# HDS 10 On the way (suggestions)



## searlest (Jan 20, 2008)

Hello purchased a used HDS 10 without transducer and without GPS antenna.

PART # 000-0140-13


Would like to hear comments and suggestions for Transducer, GPS Antenna, and installation 

The boat is a 22Ft Hard Top 

1)	what is a good transducer ? (would like to be able to cruise at a
pretty quick pace and find fish.

2)	Not overly crazy about drilling holes in the hull for a thru hull unless you can convince me its worth it??

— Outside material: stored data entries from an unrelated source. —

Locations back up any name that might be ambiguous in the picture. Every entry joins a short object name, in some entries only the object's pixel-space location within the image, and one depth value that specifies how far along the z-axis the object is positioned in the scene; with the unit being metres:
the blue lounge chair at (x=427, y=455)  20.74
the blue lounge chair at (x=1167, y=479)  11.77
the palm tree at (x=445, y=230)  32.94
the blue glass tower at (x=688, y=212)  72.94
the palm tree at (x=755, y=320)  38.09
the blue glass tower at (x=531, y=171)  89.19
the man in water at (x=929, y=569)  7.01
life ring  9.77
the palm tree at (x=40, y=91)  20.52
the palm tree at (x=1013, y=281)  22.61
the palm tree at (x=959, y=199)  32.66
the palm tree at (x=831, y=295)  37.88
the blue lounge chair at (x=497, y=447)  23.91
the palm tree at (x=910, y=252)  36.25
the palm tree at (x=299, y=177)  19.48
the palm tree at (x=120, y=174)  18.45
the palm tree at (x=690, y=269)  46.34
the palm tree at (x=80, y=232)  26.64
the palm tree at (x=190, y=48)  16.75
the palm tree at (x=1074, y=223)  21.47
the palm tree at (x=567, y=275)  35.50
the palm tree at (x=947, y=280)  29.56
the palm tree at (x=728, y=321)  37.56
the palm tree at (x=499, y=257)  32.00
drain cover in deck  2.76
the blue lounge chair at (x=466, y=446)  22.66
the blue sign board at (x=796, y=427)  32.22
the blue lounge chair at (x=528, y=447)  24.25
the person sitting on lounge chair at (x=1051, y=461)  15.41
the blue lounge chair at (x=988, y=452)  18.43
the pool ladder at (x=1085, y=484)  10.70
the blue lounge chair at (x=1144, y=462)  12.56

3)	We really want to be able to see the Thermocline when fishing lake Michigan 

4)	How many on lake Erie are using the side imaging (LSS 1) and find it worth it?.

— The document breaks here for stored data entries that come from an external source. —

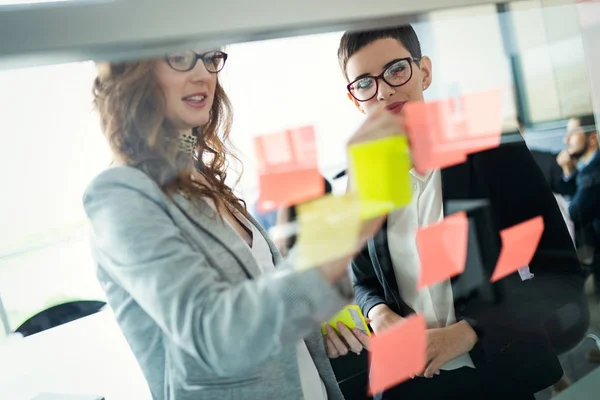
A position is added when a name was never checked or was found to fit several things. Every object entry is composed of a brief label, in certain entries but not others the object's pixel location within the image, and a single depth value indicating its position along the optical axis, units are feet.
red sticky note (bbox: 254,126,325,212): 2.37
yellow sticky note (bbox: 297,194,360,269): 2.25
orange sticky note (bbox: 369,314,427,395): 2.76
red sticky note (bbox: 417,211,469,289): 2.98
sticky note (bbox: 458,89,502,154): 3.17
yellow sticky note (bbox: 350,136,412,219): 2.44
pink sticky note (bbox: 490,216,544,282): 3.37
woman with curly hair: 2.06
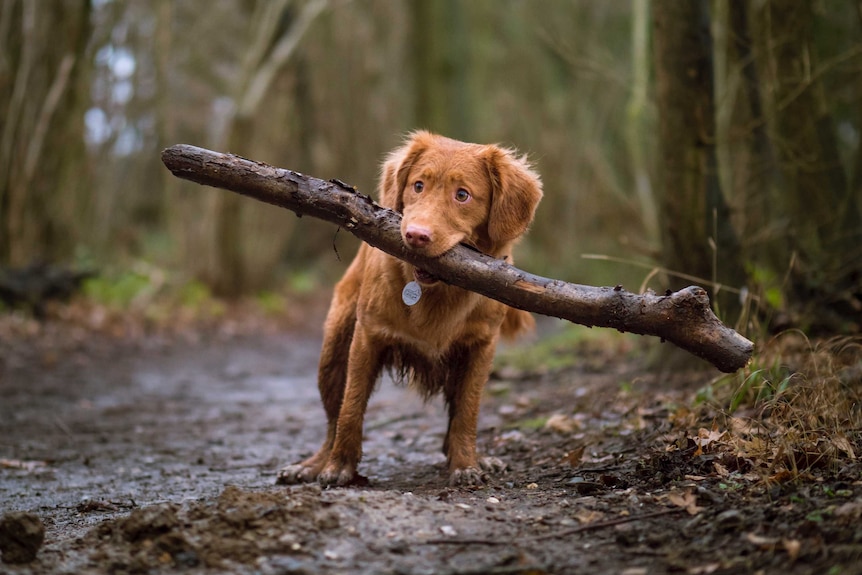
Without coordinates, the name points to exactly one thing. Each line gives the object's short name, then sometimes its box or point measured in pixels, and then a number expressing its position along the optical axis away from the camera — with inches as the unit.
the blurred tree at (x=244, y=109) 614.5
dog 181.2
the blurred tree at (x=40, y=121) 439.2
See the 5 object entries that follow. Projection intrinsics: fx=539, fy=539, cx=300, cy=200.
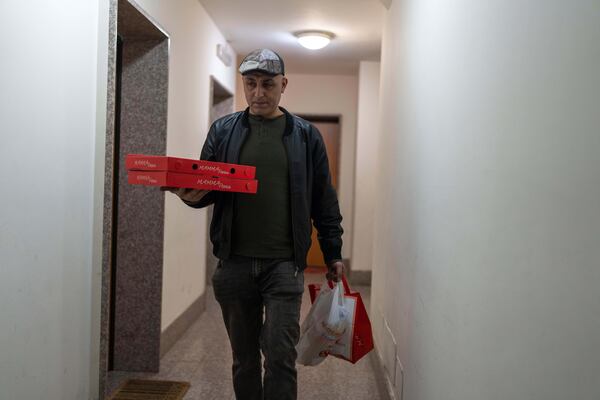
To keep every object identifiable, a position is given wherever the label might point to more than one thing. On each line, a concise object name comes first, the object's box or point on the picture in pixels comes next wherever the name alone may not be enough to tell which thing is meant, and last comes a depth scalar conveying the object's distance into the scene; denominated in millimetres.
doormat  2574
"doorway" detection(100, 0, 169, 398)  2840
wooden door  6635
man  1827
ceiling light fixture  4445
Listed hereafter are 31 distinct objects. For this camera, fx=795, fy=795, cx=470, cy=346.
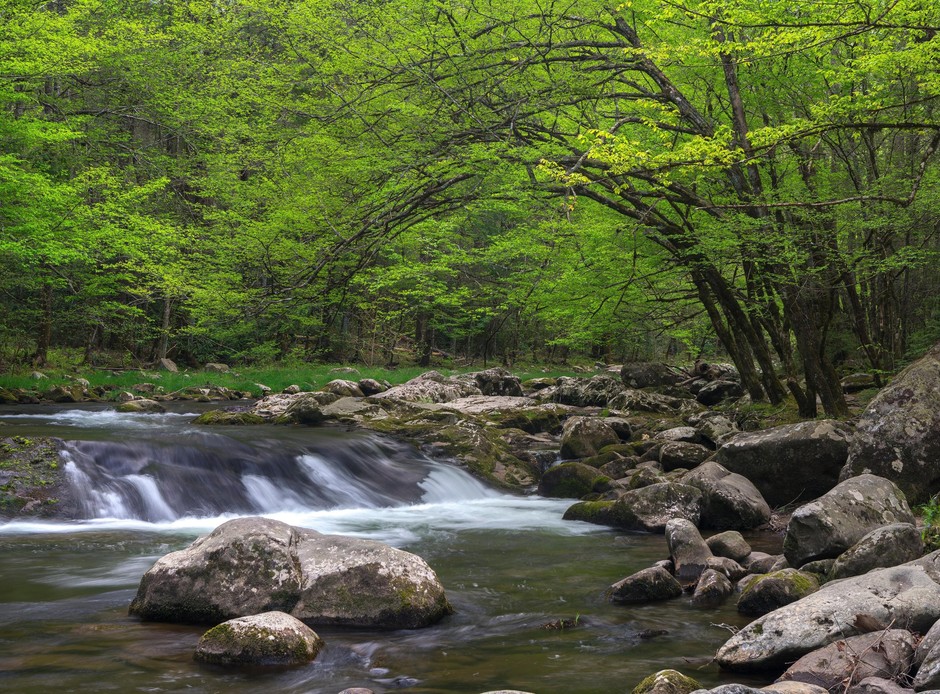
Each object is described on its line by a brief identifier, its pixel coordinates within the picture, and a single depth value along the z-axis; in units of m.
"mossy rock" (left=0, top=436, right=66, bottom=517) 9.28
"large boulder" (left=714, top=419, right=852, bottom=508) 9.83
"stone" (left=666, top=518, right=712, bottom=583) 7.20
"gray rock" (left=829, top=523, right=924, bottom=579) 5.86
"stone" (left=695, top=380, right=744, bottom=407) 19.17
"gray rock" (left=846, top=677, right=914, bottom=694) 3.90
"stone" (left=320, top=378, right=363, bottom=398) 19.80
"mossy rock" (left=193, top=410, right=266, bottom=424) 15.58
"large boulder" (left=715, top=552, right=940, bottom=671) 4.70
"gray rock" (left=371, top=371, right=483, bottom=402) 19.17
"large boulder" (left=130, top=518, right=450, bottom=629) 5.82
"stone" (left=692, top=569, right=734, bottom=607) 6.42
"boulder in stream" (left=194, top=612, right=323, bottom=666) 5.02
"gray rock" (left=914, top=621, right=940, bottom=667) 4.07
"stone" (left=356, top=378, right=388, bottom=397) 20.73
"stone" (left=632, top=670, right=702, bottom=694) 4.18
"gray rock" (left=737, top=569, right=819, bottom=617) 5.98
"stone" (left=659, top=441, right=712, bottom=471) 12.12
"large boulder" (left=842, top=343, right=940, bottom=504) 8.35
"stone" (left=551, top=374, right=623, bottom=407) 20.41
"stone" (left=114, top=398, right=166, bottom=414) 17.08
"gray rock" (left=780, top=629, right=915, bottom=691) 4.20
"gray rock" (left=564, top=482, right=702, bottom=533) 9.48
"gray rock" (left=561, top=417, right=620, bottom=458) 14.12
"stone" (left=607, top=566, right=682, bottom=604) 6.58
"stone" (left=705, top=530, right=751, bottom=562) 7.59
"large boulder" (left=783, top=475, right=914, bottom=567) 6.73
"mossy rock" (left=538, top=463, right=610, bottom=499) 12.11
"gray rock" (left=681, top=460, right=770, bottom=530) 9.36
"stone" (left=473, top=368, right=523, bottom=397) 22.20
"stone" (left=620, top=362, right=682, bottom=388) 21.98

5) would also like to hear suggestions on "the best" map chip.


----------



## Javelin389T (Sep 30, 2011)

Congrats.
Check software is up to date.
Unit has internal gps antenna.

1)thru hull puck.
2)Depth of hole is short.Often sanding does the trick.
3)Not a issue
4)Worth it once set up properly.From a bass guys prospective.
5)Fishin hot spots card.


----------



## K gonefishin (May 4, 2004)

You can use the ducer you got with it as well as the mapping on the insight USA. 


Posted from my iPad


----------